** Prompt **
Copy out the lines of the saved entries word for word, beginning at the line that contains "Doniczka na kwiaty męczennicy powinna" and stopping after the line that contains "und lassen sich leicht verbreiten". Leave the pictures out of your answer.

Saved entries
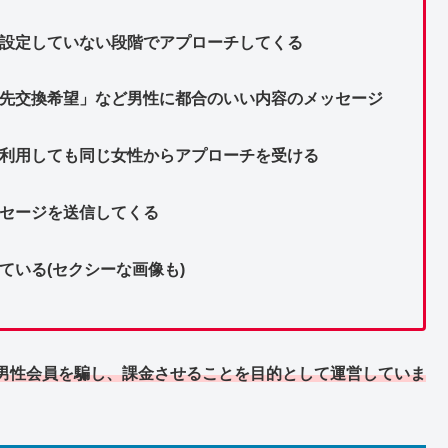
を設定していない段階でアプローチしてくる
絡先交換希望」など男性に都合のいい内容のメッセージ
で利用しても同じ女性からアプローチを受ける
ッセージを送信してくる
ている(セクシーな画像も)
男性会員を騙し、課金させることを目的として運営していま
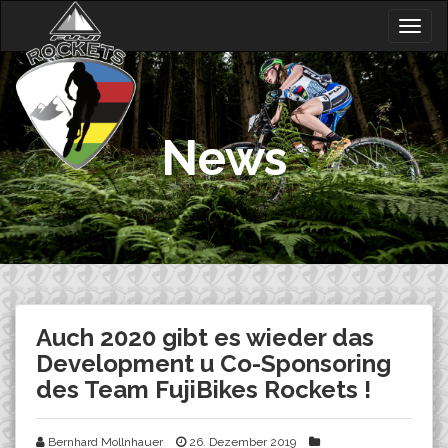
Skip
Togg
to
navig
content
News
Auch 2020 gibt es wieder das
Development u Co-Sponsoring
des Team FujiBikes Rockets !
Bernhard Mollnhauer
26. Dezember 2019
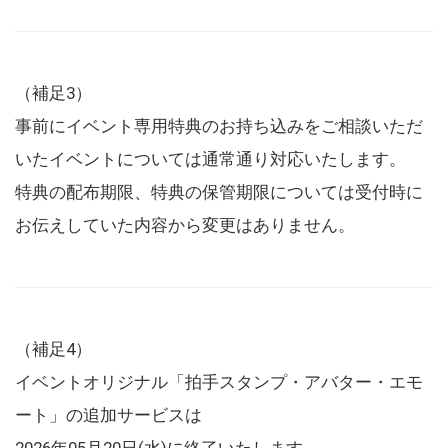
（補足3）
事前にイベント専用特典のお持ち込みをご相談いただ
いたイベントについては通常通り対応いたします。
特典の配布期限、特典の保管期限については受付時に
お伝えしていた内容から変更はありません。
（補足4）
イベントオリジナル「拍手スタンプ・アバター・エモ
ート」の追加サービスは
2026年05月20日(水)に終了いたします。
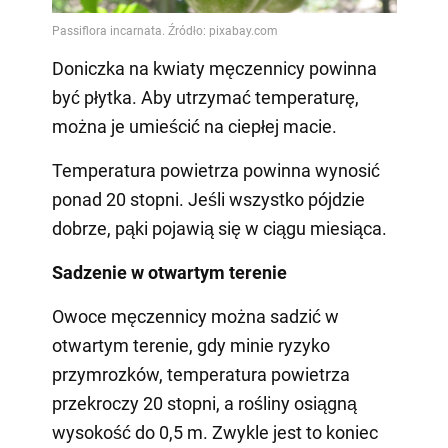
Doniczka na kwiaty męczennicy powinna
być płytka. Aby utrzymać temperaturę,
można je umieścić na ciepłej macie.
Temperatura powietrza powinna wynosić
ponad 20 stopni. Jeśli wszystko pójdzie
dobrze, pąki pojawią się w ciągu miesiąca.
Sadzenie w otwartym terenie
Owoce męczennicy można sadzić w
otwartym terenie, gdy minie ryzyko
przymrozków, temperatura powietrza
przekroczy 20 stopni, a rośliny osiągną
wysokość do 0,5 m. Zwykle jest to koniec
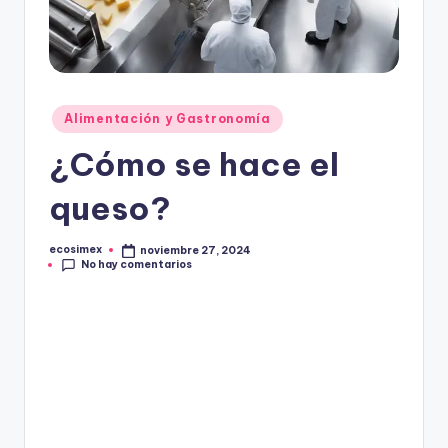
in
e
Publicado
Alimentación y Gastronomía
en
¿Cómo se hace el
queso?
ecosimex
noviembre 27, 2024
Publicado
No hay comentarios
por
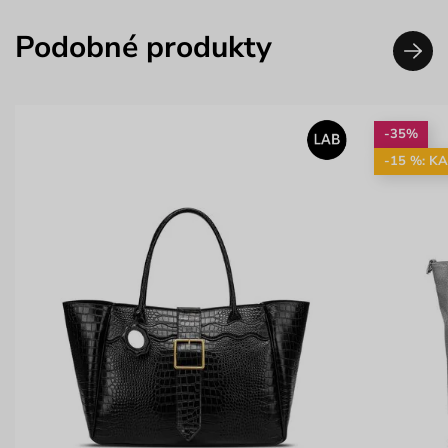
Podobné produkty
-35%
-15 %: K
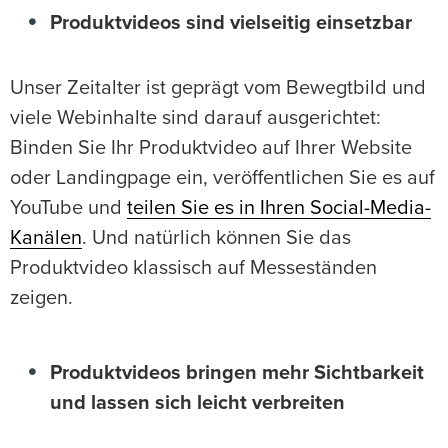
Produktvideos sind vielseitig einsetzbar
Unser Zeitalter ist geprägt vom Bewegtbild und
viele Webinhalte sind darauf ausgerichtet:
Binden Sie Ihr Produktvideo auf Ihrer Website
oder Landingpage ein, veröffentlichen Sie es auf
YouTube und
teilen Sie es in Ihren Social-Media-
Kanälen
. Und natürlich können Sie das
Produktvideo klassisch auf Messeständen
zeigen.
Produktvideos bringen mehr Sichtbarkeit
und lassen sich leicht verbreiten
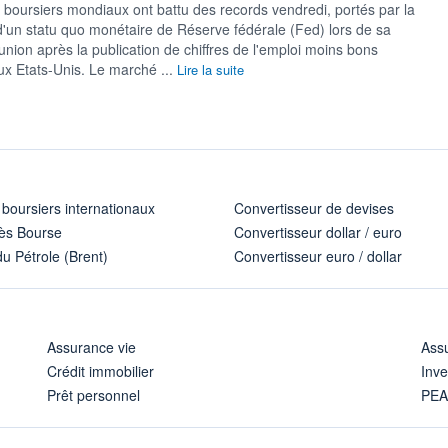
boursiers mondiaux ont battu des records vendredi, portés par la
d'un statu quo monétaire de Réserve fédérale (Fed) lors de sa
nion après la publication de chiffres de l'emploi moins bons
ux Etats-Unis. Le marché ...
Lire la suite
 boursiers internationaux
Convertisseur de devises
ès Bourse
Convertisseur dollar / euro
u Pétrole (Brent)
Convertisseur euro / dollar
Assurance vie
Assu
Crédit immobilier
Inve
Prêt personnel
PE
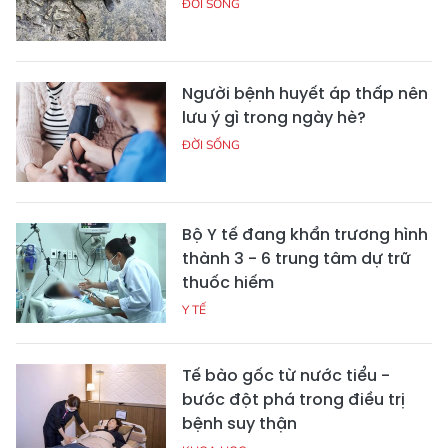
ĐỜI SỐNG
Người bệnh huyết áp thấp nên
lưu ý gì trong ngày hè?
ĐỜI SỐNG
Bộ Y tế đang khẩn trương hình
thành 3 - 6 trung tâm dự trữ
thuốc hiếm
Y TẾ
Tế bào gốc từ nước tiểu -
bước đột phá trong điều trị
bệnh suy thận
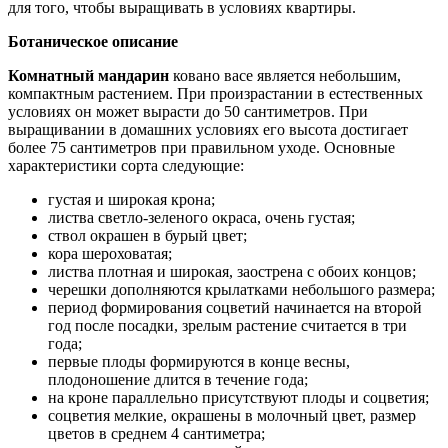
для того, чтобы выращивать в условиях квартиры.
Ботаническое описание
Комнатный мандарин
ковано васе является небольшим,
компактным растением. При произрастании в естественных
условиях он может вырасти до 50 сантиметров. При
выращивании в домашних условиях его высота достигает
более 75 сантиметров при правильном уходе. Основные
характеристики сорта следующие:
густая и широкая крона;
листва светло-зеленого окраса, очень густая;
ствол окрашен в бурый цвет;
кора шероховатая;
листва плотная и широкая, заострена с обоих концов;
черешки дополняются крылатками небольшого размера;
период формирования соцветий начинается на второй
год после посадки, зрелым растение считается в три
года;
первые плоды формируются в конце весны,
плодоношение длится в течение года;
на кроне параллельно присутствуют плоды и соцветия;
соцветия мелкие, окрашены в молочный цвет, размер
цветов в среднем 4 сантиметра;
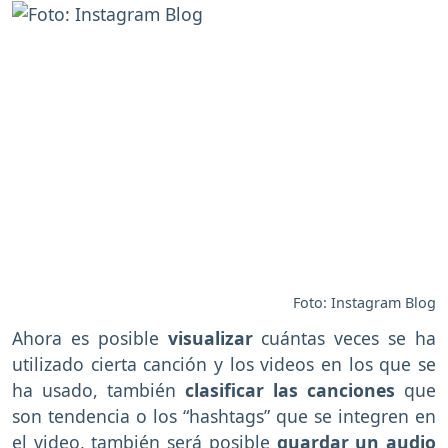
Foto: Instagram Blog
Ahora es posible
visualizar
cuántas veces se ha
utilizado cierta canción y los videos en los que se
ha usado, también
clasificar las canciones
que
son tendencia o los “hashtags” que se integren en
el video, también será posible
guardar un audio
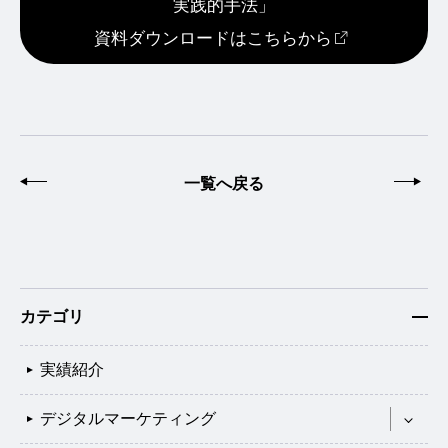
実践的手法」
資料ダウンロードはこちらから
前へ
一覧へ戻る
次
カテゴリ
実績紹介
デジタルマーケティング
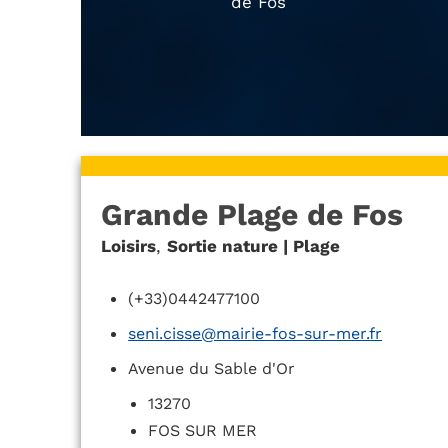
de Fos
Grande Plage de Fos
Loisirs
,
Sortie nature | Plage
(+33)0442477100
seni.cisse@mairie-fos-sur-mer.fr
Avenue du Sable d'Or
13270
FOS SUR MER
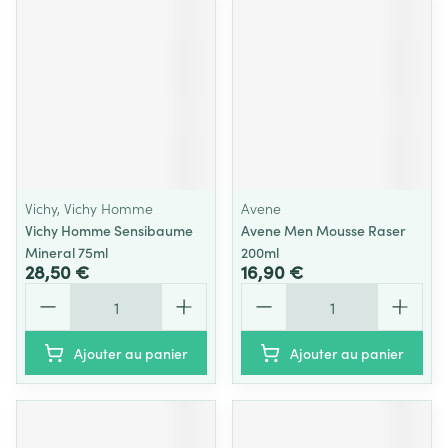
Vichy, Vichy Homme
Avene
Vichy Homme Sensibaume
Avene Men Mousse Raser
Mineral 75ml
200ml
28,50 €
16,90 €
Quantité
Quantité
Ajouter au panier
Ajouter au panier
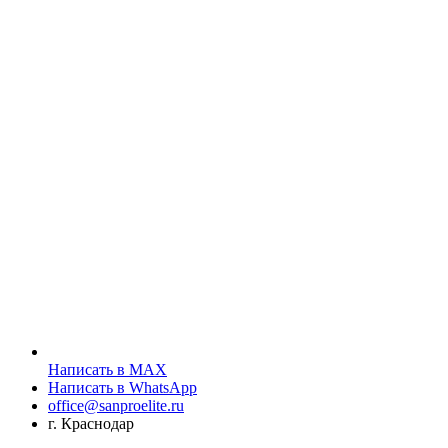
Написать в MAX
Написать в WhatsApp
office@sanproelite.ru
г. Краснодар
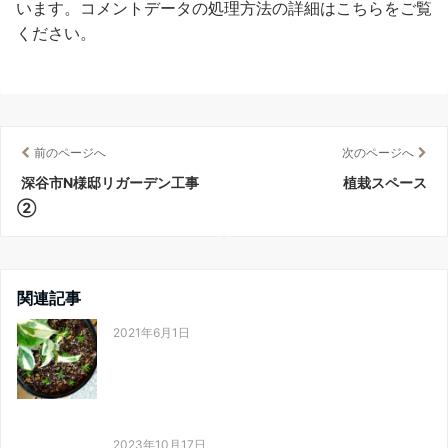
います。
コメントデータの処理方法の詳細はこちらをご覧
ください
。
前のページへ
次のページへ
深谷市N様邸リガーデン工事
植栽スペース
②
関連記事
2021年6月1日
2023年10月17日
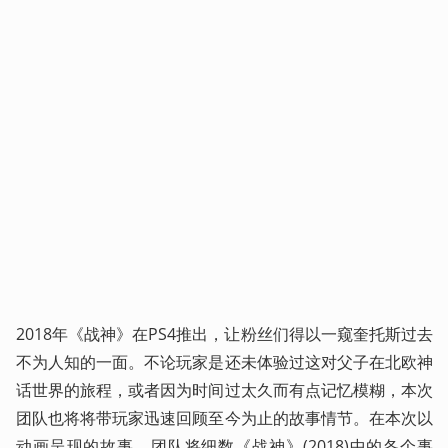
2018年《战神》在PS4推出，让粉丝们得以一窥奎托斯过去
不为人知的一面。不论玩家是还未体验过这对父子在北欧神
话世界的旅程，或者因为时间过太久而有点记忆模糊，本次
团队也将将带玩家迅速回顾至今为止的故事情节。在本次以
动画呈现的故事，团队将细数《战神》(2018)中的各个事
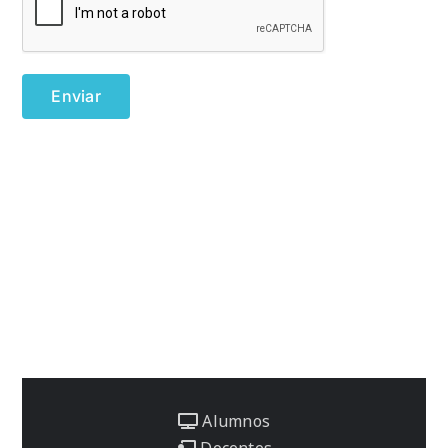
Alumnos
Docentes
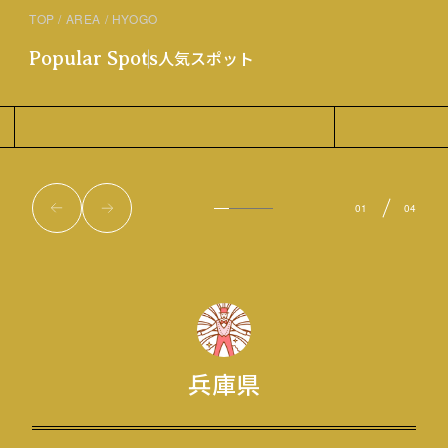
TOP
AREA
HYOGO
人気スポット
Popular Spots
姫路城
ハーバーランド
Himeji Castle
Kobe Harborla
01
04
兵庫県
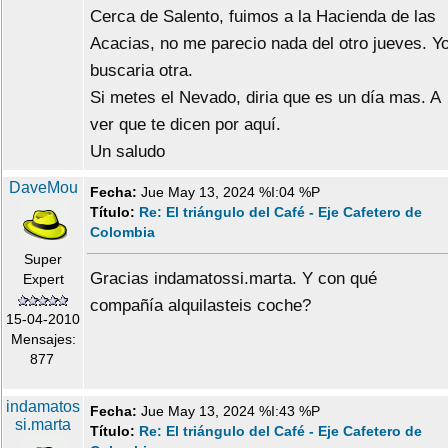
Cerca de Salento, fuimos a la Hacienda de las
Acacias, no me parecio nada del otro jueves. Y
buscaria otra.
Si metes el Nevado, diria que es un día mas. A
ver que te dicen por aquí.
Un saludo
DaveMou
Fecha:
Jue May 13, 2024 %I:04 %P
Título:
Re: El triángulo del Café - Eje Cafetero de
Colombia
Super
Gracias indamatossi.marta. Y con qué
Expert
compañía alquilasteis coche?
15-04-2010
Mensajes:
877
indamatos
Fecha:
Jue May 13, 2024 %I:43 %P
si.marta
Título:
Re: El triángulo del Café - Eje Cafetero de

** Written response **
Doniczka na kwiaty męczennicy powinna
być płytka. Aby utrzymać temperaturę,
można je umieścić na ciepłej macie.
Temperatura powietrza powinna wynosić
ponad 20 stopni. Jeśli wszystko pójdzie
dobrze, pąki pojawią się w ciągu miesiąca.
Sadzenie w otwartym terenie
Owoce męczennicy można sadzić w
otwartym terenie, gdy minie ryzyko
przymrozków, temperatura powietrza
przekroczy 20 stopni, a rośliny osiągną
wysokość do 0,5 m. Zwykle jest to koniec
in
e
Publicado
Alimentación y Gastronomía
en
¿Cómo se hace el
queso?
ecosimex
noviembre 27, 2024
Publicado
No hay comentarios
por
Podobné produkty
-35%
-15 %: K
Produktvideos sind vielseitig einsetzbar
Unser Zeitalter ist geprägt vom Bewegtbild und
viele Webinhalte sind darauf ausgerichtet:
Binden Sie Ihr Produktvideo auf Ihrer Website
oder Landingpage ein, veröffentlichen Sie es auf
YouTube und
teilen Sie es in Ihren Social-Media-
Kanälen
. Und natürlich können Sie das
Produktvideo klassisch auf Messeständen
zeigen.
Produktvideos bringen mehr Sichtbarkeit
und lassen sich leicht verbreiten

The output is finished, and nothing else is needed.